*** Supplied entries ***

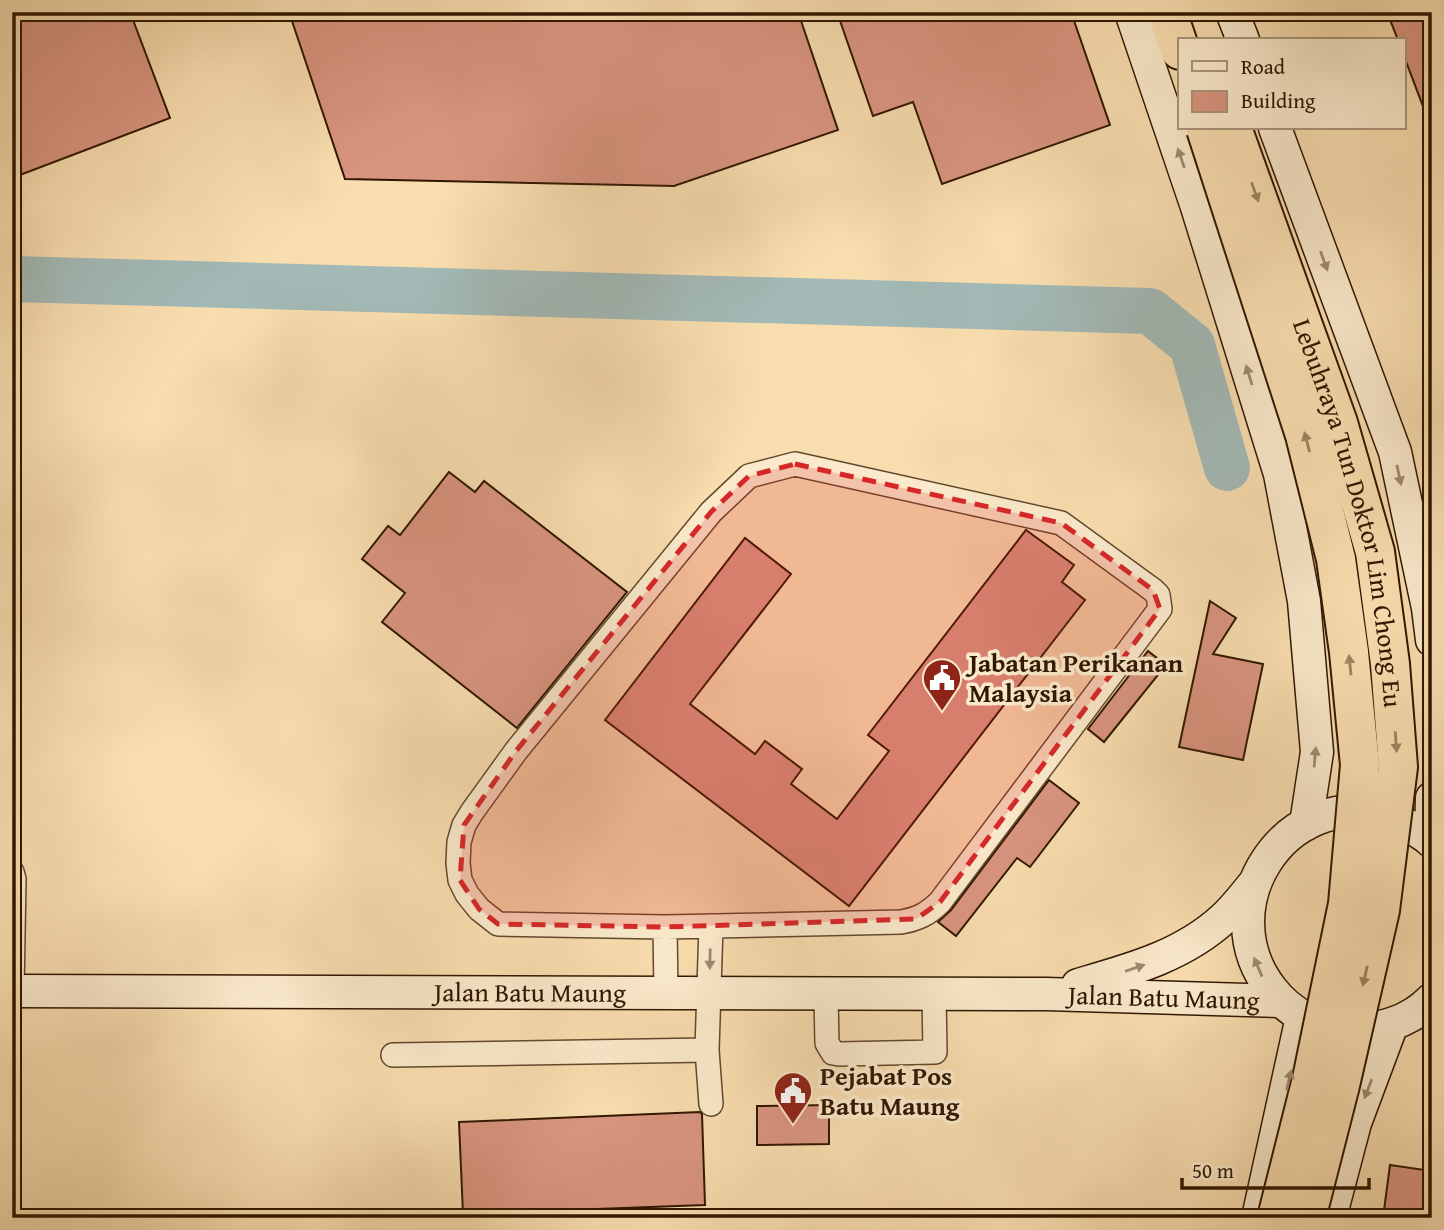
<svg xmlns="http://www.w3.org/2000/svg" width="1444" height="1230" font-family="'Gentium Book Plus',serif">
  <rect width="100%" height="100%" fill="#f8ddaf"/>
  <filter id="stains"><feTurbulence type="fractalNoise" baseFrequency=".00286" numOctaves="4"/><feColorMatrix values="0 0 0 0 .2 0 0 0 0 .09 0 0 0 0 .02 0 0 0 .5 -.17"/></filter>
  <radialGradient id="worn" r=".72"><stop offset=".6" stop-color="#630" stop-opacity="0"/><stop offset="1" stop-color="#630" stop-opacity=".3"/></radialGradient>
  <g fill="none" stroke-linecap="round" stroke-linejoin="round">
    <path stroke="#a2b9b6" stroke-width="46" d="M12,279L1150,311L1192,345L1227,468"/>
  </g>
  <path fill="#d9947f" stroke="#301700" stroke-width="2" d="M12,12H130L170,118L12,178Z
    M289,12H798L838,130L674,186L345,179Z
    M837,12H1071L1110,125L942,184L913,102L873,116Z
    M1387,12H1432V125H1430L1404,56V40H1398Z
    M449,472L475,492L484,481L627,592L517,728L382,622L405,593L362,559L388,526L400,535Z
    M1026,530L1074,565L1062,582L1085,600L849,906L605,720L745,538L791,574L690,704L755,754L765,741L802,769L791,784L837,819L889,751L868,735Z
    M1210,601L1236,618L1213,654L1263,664L1243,760L1179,747Z
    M1148,651L1166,665L1104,742L1088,729Z
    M1049,780L1079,803L1030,867L1017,858L956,936L938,922L951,910Z
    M829,1105V1144L757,1145V1106Z
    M700,1112L702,1114L705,1205L463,1214L459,1122Z
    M1390,1165L1432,1171V1218H1383Z"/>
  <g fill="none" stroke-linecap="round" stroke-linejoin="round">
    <g stroke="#62482c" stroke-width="26">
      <path id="street" d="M795,464L1061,523L1153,590L1158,595L1160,609L940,902C928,914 918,919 901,922L665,927L498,924L479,909L467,894L460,880L458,863L459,842L464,825L472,812L516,751L711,512L749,476Z
        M12,872L14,879L12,991
        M711,926L707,1050L711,1104
        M665,927L666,993
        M826,995L827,1043L833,1053L839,1054L935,1052L934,995
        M393,1055L707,1050"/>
    </g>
    <g stroke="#301700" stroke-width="35">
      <g id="secondary">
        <path d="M1131,12L1197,207L1280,474L1304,601L1317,752L1306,824"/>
        <path d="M1232,12L1243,40"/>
        <path d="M1275,128L1395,452L1428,608L1432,640"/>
        <path d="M1431,841L1432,798"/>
        <path d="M1432,841C1417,830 1403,821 1386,816C1284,786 1207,908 1272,990C1290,1013 1316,1027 1345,1029C1377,1032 1410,1022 1432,999"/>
        <path d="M1078,985C1130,970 1183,956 1224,918C1235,908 1244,896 1253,885"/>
        <path id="s1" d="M12,991L1046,994L1281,1001"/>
        <path d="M1258,1218L1302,1017"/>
        <path d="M1330,1218L1355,1123L1392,1024"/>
      </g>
    </g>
    <g stroke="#301700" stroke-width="42">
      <path id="highway" d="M1167,12L1180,50"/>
    </g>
    <use href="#street" stroke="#fae9cb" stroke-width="23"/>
    <use href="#secondary" stroke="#fae9cb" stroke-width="32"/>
    <use href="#highway" stroke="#f8ddaf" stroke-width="38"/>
    <g stroke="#301700" stroke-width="42" stroke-linecap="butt">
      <g id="highway-bridge">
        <path id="s2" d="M1232,128L1338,423L1375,552L1390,664L1398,767L1380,910L1340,1085L1306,1218"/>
        <path d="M1206,129L1305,435L1336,559L1349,652L1360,765L1348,904L1312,1079L1277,1218"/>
      </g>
    </g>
    <use href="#highway-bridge" stroke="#f8ddaf" stroke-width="38"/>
  </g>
  <defs><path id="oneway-solid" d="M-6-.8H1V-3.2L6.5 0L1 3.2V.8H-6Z" transform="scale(1.75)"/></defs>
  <g fill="#9f8a70">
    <use href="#oneway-solid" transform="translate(1181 158) rotate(-109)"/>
    <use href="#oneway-solid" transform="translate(1324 261) rotate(70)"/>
    <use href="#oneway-solid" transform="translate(1249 375) rotate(-107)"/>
    <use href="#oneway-solid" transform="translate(1399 475) rotate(78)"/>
    <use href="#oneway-solid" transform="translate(1315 757) rotate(-85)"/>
    <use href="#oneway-solid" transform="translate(710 959) rotate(91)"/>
    <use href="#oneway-solid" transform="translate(1258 967) rotate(-113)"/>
    <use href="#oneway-solid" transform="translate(1135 968) rotate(-19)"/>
    <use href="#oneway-solid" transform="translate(1289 1080) rotate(-77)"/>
    <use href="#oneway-solid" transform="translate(1368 1089) rotate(111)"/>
  </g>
  <g fill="#9e8460">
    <use href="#oneway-solid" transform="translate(1255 192) rotate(70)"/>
    <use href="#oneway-solid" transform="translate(1307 442) rotate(-105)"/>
    <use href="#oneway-solid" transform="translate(1350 665) rotate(-96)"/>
    <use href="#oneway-solid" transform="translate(1396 742) rotate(86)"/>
    <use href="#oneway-solid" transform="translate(1365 976) rotate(103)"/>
  </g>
  <path fill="#d62828" fill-opacity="0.2" stroke="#d62828" stroke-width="5" stroke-dasharray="14 9" stroke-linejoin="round" d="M795,464L1061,523L1153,590L1160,609L940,902L916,919L665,927L498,924L479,909L460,880L464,825L516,751L711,512L749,476Z"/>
  <defs>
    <g id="civic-pin" transform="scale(2.0125)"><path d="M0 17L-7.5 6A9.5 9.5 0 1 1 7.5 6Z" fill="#8f2418" stroke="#fae9cb"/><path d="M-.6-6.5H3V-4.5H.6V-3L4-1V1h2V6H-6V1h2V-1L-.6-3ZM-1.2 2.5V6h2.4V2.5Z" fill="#fff"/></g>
  </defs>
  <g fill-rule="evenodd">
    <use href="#civic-pin" x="942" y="678"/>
    <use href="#civic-pin" x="793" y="1091"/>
  </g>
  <g text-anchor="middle" stroke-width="7" stroke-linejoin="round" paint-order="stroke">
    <g font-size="26" fill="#301700" stroke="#fae9cb">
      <text dy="9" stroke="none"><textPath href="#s2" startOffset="404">Lebuhraya Tun Doktor Lim Chong Eu</textPath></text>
      <text dy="9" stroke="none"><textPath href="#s1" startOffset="518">Jalan Batu Maung</textPath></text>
      <text dy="9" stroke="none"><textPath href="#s1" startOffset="1152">Jalan Batu Maung</textPath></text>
    </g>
    <g font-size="26" font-weight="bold" fill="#301700" stroke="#fae9cb" text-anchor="start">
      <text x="969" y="672">Jabatan Perikanan<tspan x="969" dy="30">Malaysia</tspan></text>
      <text x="820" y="1085">Pejabat Pos<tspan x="820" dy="30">Batu Maung</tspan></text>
    </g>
  </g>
  <rect width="1444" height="1230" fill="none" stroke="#f8ddaf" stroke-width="42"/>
  <rect x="14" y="14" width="1416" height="1202" fill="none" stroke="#301700" stroke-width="3.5"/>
  <rect x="21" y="21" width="1402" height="1188" fill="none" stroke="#301700" stroke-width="2"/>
  <rect x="1178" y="38" width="228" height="91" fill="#fae9cb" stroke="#a9957a" stroke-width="2"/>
  <rect x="1192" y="61" width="35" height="10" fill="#fae9cb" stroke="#a9957a" stroke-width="2"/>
  <text x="1241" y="74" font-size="21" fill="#301700">Road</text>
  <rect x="1192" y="91" width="35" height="21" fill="#d9947f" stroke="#a9957a" stroke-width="2"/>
  <text x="1241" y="108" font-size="21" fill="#301700">Building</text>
  <path d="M1182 1178v10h187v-10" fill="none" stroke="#301700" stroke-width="3.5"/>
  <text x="1192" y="1178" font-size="21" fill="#301700" stroke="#fae9cb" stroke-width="5" paint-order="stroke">50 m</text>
  <rect width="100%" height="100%" filter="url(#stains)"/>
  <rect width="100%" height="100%" fill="url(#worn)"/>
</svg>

*** End of Supplied entries ***

Please find how many lines of the entries above include the string "worn", giving the number and nothing else.

* Solution for this exercise
2